:: Records provided ::
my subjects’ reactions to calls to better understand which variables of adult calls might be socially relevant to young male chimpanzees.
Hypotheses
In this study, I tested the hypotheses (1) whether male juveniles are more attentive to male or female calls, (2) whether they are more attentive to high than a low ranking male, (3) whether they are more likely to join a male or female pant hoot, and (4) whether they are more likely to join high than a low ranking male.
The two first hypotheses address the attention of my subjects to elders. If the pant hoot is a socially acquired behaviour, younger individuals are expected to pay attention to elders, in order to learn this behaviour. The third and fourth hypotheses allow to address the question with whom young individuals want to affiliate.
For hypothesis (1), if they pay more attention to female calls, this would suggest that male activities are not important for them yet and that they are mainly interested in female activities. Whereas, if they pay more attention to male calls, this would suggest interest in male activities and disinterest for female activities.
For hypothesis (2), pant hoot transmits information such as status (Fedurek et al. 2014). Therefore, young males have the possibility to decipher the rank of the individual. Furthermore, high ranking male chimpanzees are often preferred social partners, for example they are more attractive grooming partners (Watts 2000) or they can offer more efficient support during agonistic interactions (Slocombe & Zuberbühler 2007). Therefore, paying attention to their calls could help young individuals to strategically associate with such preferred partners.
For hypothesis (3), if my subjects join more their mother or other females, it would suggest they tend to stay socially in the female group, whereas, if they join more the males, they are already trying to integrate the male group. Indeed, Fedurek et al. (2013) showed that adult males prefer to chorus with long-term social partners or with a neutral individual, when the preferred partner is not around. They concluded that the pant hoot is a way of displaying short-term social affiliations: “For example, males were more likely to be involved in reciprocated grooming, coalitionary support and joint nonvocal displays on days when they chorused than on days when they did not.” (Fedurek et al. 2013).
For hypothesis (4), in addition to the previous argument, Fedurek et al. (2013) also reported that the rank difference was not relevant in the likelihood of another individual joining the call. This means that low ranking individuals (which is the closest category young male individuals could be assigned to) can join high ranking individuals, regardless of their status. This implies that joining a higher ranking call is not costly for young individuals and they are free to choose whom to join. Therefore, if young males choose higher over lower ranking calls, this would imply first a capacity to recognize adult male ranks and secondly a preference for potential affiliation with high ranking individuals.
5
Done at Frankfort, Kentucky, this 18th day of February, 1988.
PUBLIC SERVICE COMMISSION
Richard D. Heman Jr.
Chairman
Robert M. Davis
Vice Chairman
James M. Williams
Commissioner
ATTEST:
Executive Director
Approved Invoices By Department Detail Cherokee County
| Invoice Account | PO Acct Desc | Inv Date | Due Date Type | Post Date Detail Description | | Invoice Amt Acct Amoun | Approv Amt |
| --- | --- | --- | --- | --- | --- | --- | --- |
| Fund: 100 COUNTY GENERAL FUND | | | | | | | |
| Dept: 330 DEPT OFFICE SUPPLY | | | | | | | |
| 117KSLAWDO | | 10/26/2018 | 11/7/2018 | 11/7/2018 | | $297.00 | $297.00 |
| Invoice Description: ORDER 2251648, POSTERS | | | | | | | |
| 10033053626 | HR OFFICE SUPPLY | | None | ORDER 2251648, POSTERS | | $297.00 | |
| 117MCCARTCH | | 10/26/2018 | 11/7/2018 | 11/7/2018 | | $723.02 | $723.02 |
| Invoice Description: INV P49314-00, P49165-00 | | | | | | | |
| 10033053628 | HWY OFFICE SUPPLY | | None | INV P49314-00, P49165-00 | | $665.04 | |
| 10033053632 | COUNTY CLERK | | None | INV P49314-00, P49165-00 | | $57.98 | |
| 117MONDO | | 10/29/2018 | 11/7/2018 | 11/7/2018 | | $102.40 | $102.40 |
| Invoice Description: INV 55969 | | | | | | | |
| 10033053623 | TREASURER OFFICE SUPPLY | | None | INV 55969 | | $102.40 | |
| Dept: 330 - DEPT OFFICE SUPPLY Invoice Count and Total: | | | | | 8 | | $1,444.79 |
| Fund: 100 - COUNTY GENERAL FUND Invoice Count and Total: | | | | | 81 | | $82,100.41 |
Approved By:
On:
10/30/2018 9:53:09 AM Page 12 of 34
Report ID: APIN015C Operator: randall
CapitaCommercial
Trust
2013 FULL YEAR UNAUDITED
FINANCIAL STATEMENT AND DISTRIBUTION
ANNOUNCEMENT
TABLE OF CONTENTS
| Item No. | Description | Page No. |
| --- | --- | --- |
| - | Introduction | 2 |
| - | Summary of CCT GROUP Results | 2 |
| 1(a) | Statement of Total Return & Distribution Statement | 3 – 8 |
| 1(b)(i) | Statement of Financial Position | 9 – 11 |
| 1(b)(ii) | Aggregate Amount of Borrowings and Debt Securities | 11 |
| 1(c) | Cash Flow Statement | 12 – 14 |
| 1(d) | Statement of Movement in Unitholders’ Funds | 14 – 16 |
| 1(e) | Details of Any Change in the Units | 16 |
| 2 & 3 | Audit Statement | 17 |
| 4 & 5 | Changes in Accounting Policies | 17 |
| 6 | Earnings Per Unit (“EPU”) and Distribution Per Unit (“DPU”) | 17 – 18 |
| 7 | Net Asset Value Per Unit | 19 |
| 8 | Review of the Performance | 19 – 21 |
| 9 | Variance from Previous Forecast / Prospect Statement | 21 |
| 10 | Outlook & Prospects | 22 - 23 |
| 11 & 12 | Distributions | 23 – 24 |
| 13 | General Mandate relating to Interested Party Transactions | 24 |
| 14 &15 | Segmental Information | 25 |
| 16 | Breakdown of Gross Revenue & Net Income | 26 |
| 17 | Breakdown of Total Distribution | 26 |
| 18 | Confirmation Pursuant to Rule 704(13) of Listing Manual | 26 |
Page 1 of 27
:::
• **Prompt**
Restate the data above in full, keeping every word as it is.

• **Task result**
my subjects’ reactions to calls to better understand which variables of adult calls might be socially relevant to young male chimpanzees.
Hypotheses
In this study, I tested the hypotheses (1) whether male juveniles are more attentive to male or female calls, (2) whether they are more attentive to high than a low ranking male, (3) whether they are more likely to join a male or female pant hoot, and (4) whether they are more likely to join high than a low ranking male.
The two first hypotheses address the attention of my subjects to elders. If the pant hoot is a socially acquired behaviour, younger individuals are expected to pay attention to elders, in order to learn this behaviour. The third and fourth hypotheses allow to address the question with whom young individuals want to affiliate.
For hypothesis (1), if they pay more attention to female calls, this would suggest that male activities are not important for them yet and that they are mainly interested in female activities. Whereas, if they pay more attention to male calls, this would suggest interest in male activities and disinterest for female activities.
For hypothesis (2), pant hoot transmits information such as status (Fedurek et al. 2014). Therefore, young males have the possibility to decipher the rank of the individual. Furthermore, high ranking male chimpanzees are often preferred social partners, for example they are more attractive grooming partners (Watts 2000) or they can offer more efficient support during agonistic interactions (Slocombe & Zuberbühler 2007). Therefore, paying attention to their calls could help young individuals to strategically associate with such preferred partners.
For hypothesis (3), if my subjects join more their mother or other females, it would suggest they tend to stay socially in the female group, whereas, if they join more the males, they are already trying to integrate the male group. Indeed, Fedurek et al. (2013) showed that adult males prefer to chorus with long-term social partners or with a neutral individual, when the preferred partner is not around. They concluded that the pant hoot is a way of displaying short-term social affiliations: “For example, males were more likely to be involved in reciprocated grooming, coalitionary support and joint nonvocal displays on days when they chorused than on days when they did not.” (Fedurek et al. 2013).
For hypothesis (4), in addition to the previous argument, Fedurek et al. (2013) also reported that the rank difference was not relevant in the likelihood of another individual joining the call. This means that low ranking individuals (which is the closest category young male individuals could be assigned to) can join high ranking individuals, regardless of their status. This implies that joining a higher ranking call is not costly for young individuals and they are free to choose whom to join. Therefore, if young males choose higher over lower ranking calls, this would imply first a capacity to recognize adult male ranks and secondly a preference for potential affiliation with high ranking individuals.
5
Done at Frankfort, Kentucky, this 18th day of February, 1988.
PUBLIC SERVICE COMMISSION
Richard D. Heman Jr.
Chairman
Robert M. Davis
Vice Chairman
James M. Williams
Commissioner
ATTEST:
Executive Director
Approved Invoices By Department Detail Cherokee County
| Invoice Account | PO Acct Desc | Inv Date | Due Date Type | Post Date Detail Description | | Invoice Amt Acct Amoun | Approv Amt |
| --- | --- | --- | --- | --- | --- | --- | --- |
| Fund: 100 COUNTY GENERAL FUND | | | | | | | |
| Dept: 330 DEPT OFFICE SUPPLY | | | | | | | |
| 117KSLAWDO | | 10/26/2018 | 11/7/2018 | 11/7/2018 | | $297.00 | $297.00 |
| Invoice Description: ORDER 2251648, POSTERS | | | | | | | |
| 10033053626 | HR OFFICE SUPPLY | | None | ORDER 2251648, POSTERS | | $297.00 | |
| 117MCCARTCH | | 10/26/2018 | 11/7/2018 | 11/7/2018 | | $723.02 | $723.02 |
| Invoice Description: INV P49314-00, P49165-00 | | | | | | | |
| 10033053628 | HWY OFFICE SUPPLY | | None | INV P49314-00, P49165-00 | | $665.04 | |
| 10033053632 | COUNTY CLERK | | None | INV P49314-00, P49165-00 | | $57.98 | |
| 117MONDO | | 10/29/2018 | 11/7/2018 | 11/7/2018 | | $102.40 | $102.40 |
| Invoice Description: INV 55969 | | | | | | | |
| 10033053623 | TREASURER OFFICE SUPPLY | | None | INV 55969 | | $102.40 | |
| Dept: 330 - DEPT OFFICE SUPPLY Invoice Count and Total: | | | | | 8 | | $1,444.79 |
| Fund: 100 - COUNTY GENERAL FUND Invoice Count and Total: | | | | | 81 | | $82,100.41 |
Approved By:
On:
10/30/2018 9:53:09 AM Page 12 of 34
Report ID: APIN015C Operator: randall
CapitaCommercial
Trust
2013 FULL YEAR UNAUDITED
FINANCIAL STATEMENT AND DISTRIBUTION
ANNOUNCEMENT
TABLE OF CONTENTS
| Item No. | Description | Page No. |
| --- | --- | --- |
| - | Introduction | 2 |
| - | Summary of CCT GROUP Results | 2 |
| 1(a) | Statement of Total Return & Distribution Statement | 3 – 8 |
| 1(b)(i) | Statement of Financial Position | 9 – 11 |
| 1(b)(ii) | Aggregate Amount of Borrowings and Debt Securities | 11 |
| 1(c) | Cash Flow Statement | 12 – 14 |
| 1(d) | Statement of Movement in Unitholders’ Funds | 14 – 16 |
| 1(e) | Details of Any Change in the Units | 16 |
| 2 & 3 | Audit Statement | 17 |
| 4 & 5 | Changes in Accounting Policies | 17 |
| 6 | Earnings Per Unit (“EPU”) and Distribution Per Unit (“DPU”) | 17 – 18 |
| 7 | Net Asset Value Per Unit | 19 |
| 8 | Review of the Performance | 19 – 21 |
| 9 | Variance from Previous Forecast / Prospect Statement | 21 |
| 10 | Outlook & Prospects | 22 - 23 |
| 11 & 12 | Distributions | 23 – 24 |
| 13 | General Mandate relating to Interested Party Transactions | 24 |
| 14 &15 | Segmental Information | 25 |
| 16 | Breakdown of Gross Revenue & Net Income | 26 |
| 17 | Breakdown of Total Distribution | 26 |
| 18 | Confirmation Pursuant to Rule 704(13) of Listing Manual | 26 |
Page 1 of 27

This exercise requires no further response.